Interestingly, the students generally do not choose their instruments. Rather, Hakim makes this decision by looking at their facial and mouth configurations and matching the mouths to suitable mouthpieces.

(Children with braces, for instance, are better candidates for woodwinds than horns.)

Most of the teaching in 6th grade is dedicated to preparation for the 7th and 8th grade Senior Band. While the focus in 6th grade is on concepts and reading music, it progresses to articulation, phrasing, and expressiveness in 7th and 8th grades.

The result of all the rigorous work with these talented students is a band whose members are advanced beyond their years in terms of both skill and work ethic.

“Every time we perform, someone will ask me, ‘What high school are these kids from?” Hakim said proudly.

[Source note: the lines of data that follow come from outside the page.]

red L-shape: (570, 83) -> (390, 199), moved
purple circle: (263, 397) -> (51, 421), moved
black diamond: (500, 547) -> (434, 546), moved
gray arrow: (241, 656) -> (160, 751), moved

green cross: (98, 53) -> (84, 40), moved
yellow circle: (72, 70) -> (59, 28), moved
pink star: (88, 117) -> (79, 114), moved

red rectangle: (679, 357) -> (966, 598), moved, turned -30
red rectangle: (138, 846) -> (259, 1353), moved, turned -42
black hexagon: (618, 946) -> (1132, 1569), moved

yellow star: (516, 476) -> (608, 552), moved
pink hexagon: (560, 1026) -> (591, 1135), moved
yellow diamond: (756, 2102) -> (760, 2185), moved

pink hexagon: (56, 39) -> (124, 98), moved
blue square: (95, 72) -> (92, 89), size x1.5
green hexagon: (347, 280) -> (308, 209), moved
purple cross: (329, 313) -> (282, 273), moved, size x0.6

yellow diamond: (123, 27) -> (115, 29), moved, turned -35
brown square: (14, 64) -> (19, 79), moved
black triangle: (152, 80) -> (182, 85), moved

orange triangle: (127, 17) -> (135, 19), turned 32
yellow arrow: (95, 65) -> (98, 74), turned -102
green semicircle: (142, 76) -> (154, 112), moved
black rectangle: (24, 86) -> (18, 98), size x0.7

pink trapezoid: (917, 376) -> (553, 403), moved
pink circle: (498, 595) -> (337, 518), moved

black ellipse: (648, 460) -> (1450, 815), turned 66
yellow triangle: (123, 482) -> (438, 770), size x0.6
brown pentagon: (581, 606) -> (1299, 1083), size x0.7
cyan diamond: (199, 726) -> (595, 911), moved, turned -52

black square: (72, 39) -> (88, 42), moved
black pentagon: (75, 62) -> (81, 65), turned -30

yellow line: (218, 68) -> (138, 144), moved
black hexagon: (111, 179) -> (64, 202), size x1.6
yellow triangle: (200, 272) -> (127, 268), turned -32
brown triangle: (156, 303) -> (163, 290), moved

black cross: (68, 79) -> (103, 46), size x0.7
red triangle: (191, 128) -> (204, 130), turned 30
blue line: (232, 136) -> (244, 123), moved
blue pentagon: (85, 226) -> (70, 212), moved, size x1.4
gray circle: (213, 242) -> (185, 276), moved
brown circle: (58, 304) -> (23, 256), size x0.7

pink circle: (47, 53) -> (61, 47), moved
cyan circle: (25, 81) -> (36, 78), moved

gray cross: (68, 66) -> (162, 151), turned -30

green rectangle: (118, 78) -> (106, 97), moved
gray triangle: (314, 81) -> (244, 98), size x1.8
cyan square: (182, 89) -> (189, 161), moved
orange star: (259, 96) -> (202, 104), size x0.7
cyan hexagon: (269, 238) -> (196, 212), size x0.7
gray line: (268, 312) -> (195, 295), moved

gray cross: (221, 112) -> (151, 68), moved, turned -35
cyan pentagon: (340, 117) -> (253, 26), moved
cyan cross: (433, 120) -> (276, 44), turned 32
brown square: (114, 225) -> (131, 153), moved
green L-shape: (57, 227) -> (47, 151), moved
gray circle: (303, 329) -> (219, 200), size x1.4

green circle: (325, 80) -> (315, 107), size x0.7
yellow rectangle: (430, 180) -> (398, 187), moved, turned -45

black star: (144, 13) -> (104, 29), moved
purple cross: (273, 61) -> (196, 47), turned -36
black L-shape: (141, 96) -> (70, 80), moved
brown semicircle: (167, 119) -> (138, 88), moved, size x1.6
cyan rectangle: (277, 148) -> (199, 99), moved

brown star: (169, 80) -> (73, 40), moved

By the time they graduate from I.S. 318, many students have become coveted musical prospects for high school bands throughout the city.

Hakim estimates that the vast majority of his students continue to play music in high school, with around 20 percent using it to boost their applications to elite high schools like Stuyvesant and Bronx Science.

An additional 20 percent of his band members continue on to pursue music at elite arts schools like LaGuardia in Manhattan, or Frank Sinatra High School of the Arts in Long Island City, Hakim said.

What makes the current state of the music program even more impressive is the shape in which Hakim found it upon taking over in 1989.

“I took the job without even looking in the instrument closet. When I looked in the closet after taking the job, there was nothing in it,” he remembered.

Like its musicians, the music program has come a long way.